Now create the session key. The owner signer signs the permission payload, and the result contains a serialized account that can be used to build a session key client.

const sessionKey = await createSessionKey({
  type: "ecdsa",
  accountType: "ecdsa",
  clients: [publicClient],
  entrypointVersion: "0.7",
  kernelVersion: "0.3.2",
  policies: [callPolicy, gasPolicy, timestampPolicy],
  sessionPrivateKey,
  signer,
});

const serializedAccount = sessionKey.serializedAccounts[0]
  ?.serializedAccount as string;

Finally, build the session key client. This client can send UserOperations within the policy limits without needing the primary signer.

const sessionKeyClient = await createSessionKeyClient({
  type: "ecdsa",
  bundlerTransport: http("https://public.pimlico.io/v2/1/rpc"),
  chain: mainnet,
  client: publicClient,
  entrypointVersion: "0.7",
  kernelVersion: "0.3.2",
  serializedAccount,
  signer: sessionKeySigner,
});

The session key client is now ready to execute transactions. The policies are enforced onchain, so even if the session key is compromised, the attacker can only call the Uniswap router and cannot exceed the gas cap or use the key after the time window expires.


Send a transaction

Transactions are sent through the executeTransaction function, which accepts batches of calls and routes them to the correct account client. Each batch becomes a UserOperation, and the function returns receipts for each execution path.

Here is how the session key client sends a swap through the Uniswap router.

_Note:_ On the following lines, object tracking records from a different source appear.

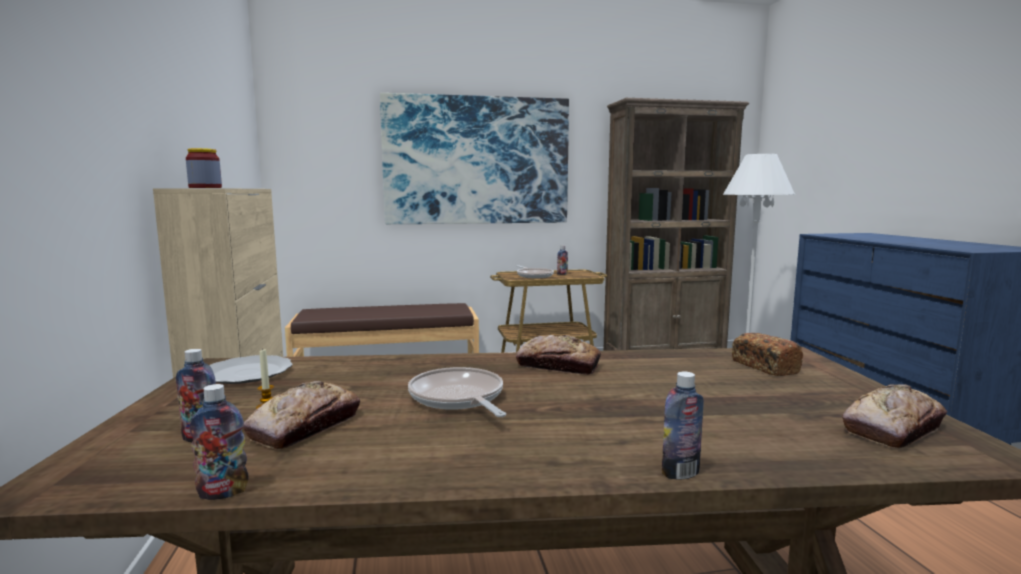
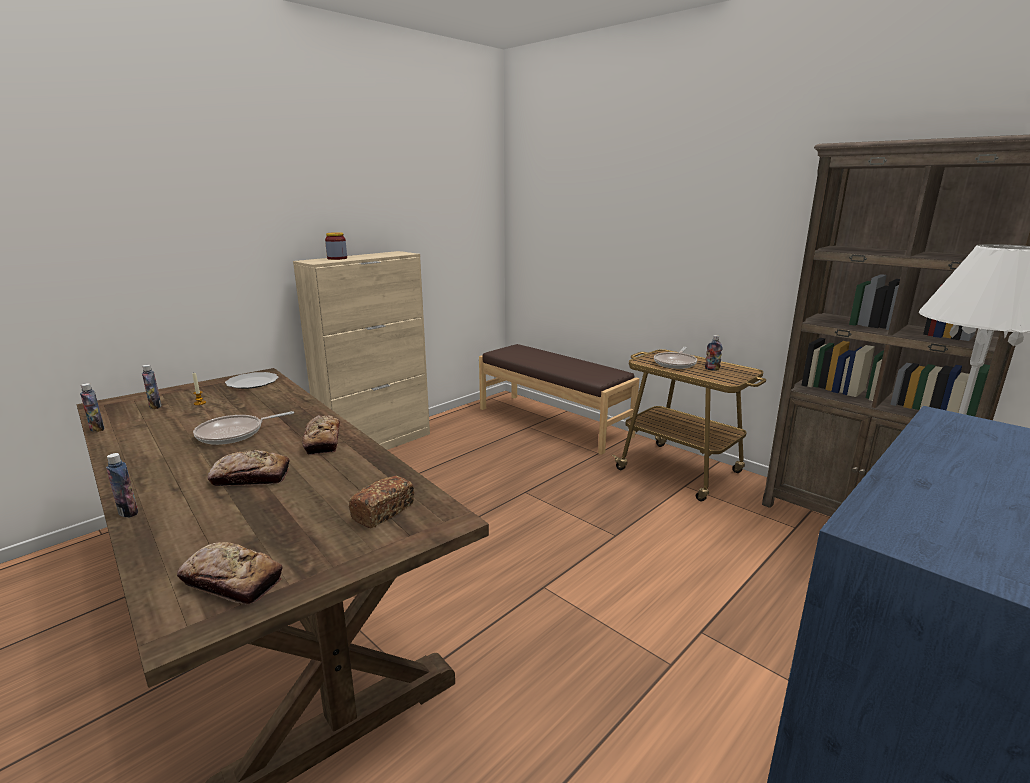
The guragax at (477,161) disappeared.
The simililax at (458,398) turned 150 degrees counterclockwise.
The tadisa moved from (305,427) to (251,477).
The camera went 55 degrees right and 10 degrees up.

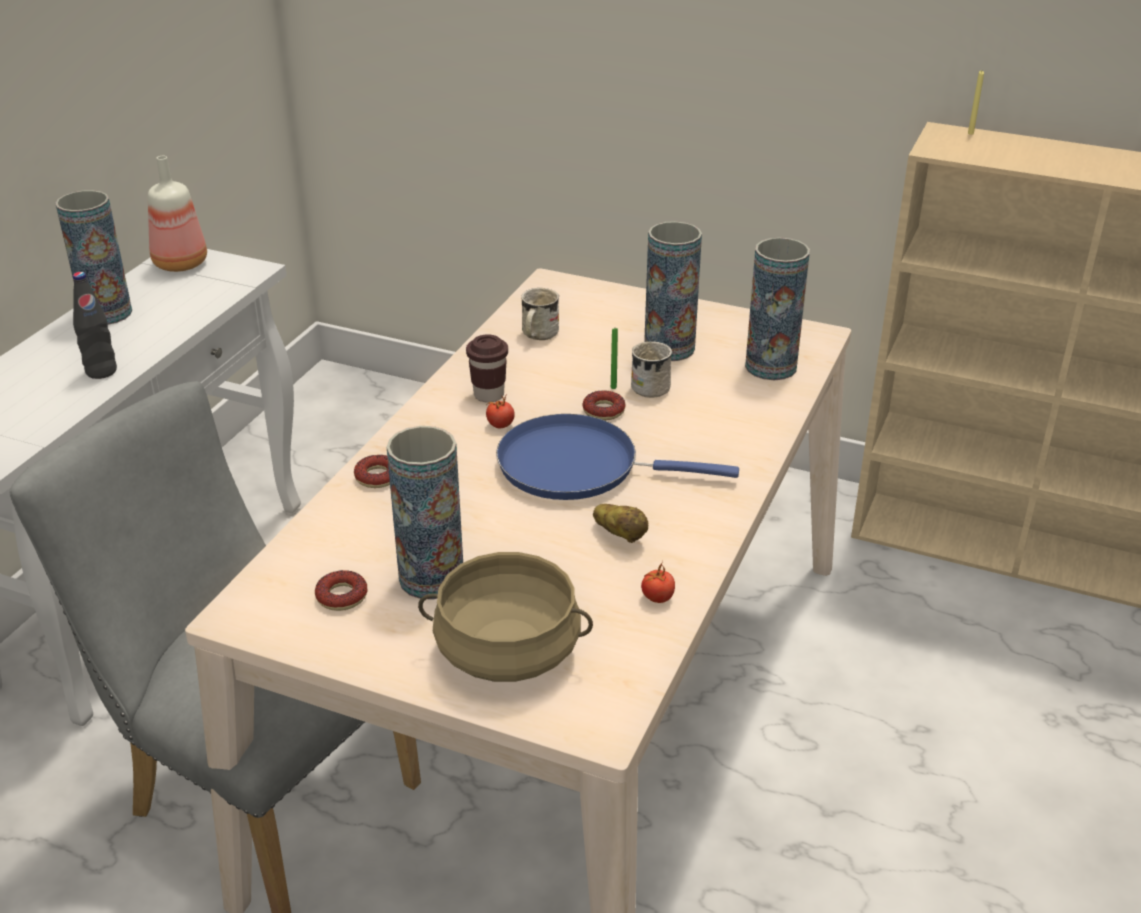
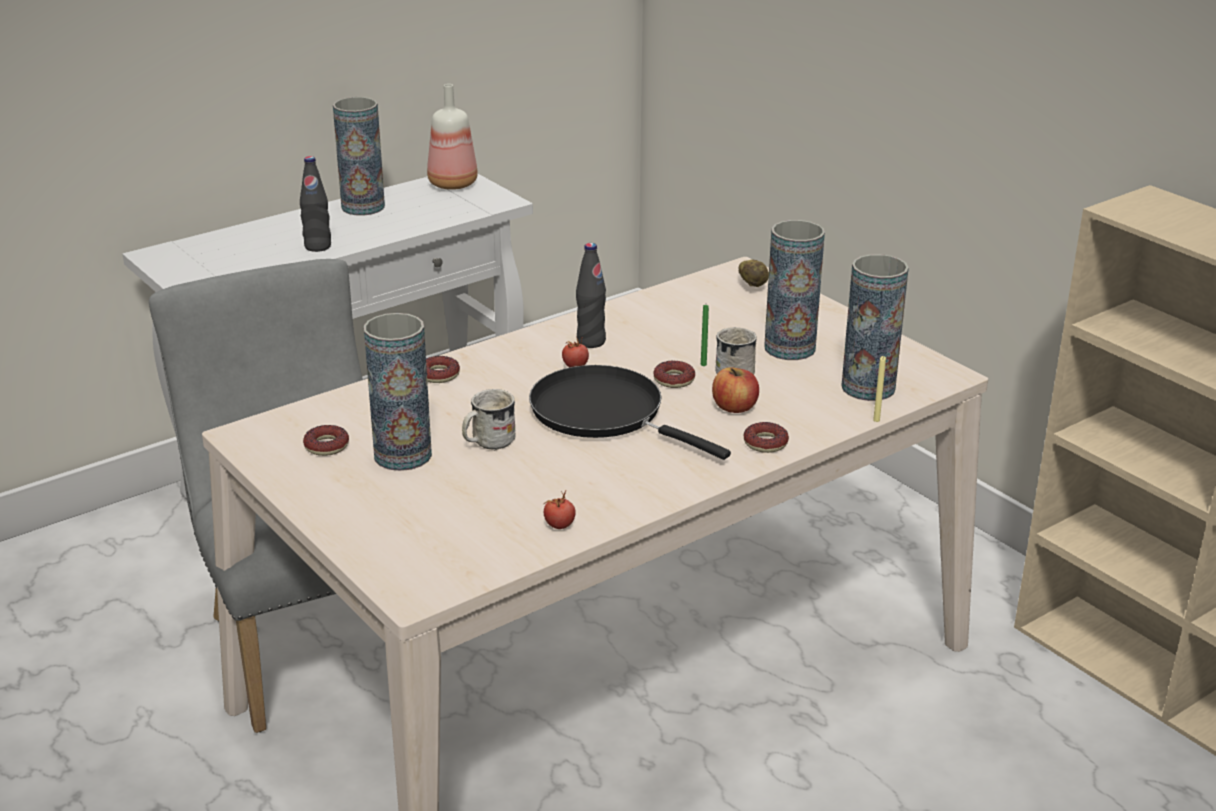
The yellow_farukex moved from (970,133) to (876,420).
The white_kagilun moved from (537,335) to (487,442).
The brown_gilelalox at (489,395) was replaced by the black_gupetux at (591,342).
The blue_simililax at (578,466) became the black_simililax at (604,414).
The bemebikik moved from (620,535) to (752,285).
The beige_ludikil at (507,652) disappeared.
The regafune at (734,407) appeared.
The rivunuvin at (765,443) appeared.
The camera went 30 degrees right and 5 degrees down.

import { executeTransaction } from "@namera-ai/sdk/transaction";
import { encodeFunctionData } from "viem";

const swapData = encodeFunctionData({
  abi: uniswapRouterAbi,
  functionName: "exactInputSingle",
  args: [{ /* swap params */ }],
});

const receipts = await executeTransaction({
  batches: [
    {
      chainId: mainnet.id,
      calls: [
        {
          to: uniswapRouter,
          data: swapData,
        },
      ],
    },
  ],
  clients: [sessionKeyClient],
});

const receipt = receipts[0];
console.log(receipt?.success);

The executeTransaction function supports more than single calls. You can batch multiple calls atomically, run independent actions in parallel using nonce lanes, or execute across multiple chains with a single request. Each batch returns a receipt, and failed submissions return null for that entry.

For a deeper dive into batching, parallelism, and multi-chain execution, see the Send Transactions guide.


What happens onchain

When the session key sends its first UserOperation, the ZeroDev validator plugin is installed lazily on the smart account. There is no separate deployment transaction needed. The plugin validates the session key's signature against the policies signed by the owner, and if all checks pass, the calls execute.

You can check whether a session key is already installed before sending the first transaction.

import { isSessionKeyInstalled } from "@namera-ai/sdk/session-key";

const isInstalled = await isSessionKeyInstalled(publicClient, {
  accountAddress,
  sessionKeyAddress: sessionKeySigner.address,
});

If isInstalled is false, the first UserOp will install the plugin automatically. If it is true, the session key is already active and can execute immediately.


Revoking a session key

Revoking a session key removes its permissions from the account. This action must be executed by the owner account client, not by the session key itself.

import { revokeSessionKey } from "@namera-ai/sdk/session-key";

await revokeSessionKey({
  type: "ecdsa",
  client: accountClient,
  entrypointVersion: "0.7",
  kernelVersion: "0.3.2",
  serializedAccount,
  signer: sessionKeySigner,
});

Revocation is important for lifecycle management. If a session key is compromised, or if an integration no longer needs access, revoking it prevents any further execution. The timestamp and rate-limit policies provide automatic expiration, but revocation is the fastest way to cut off access.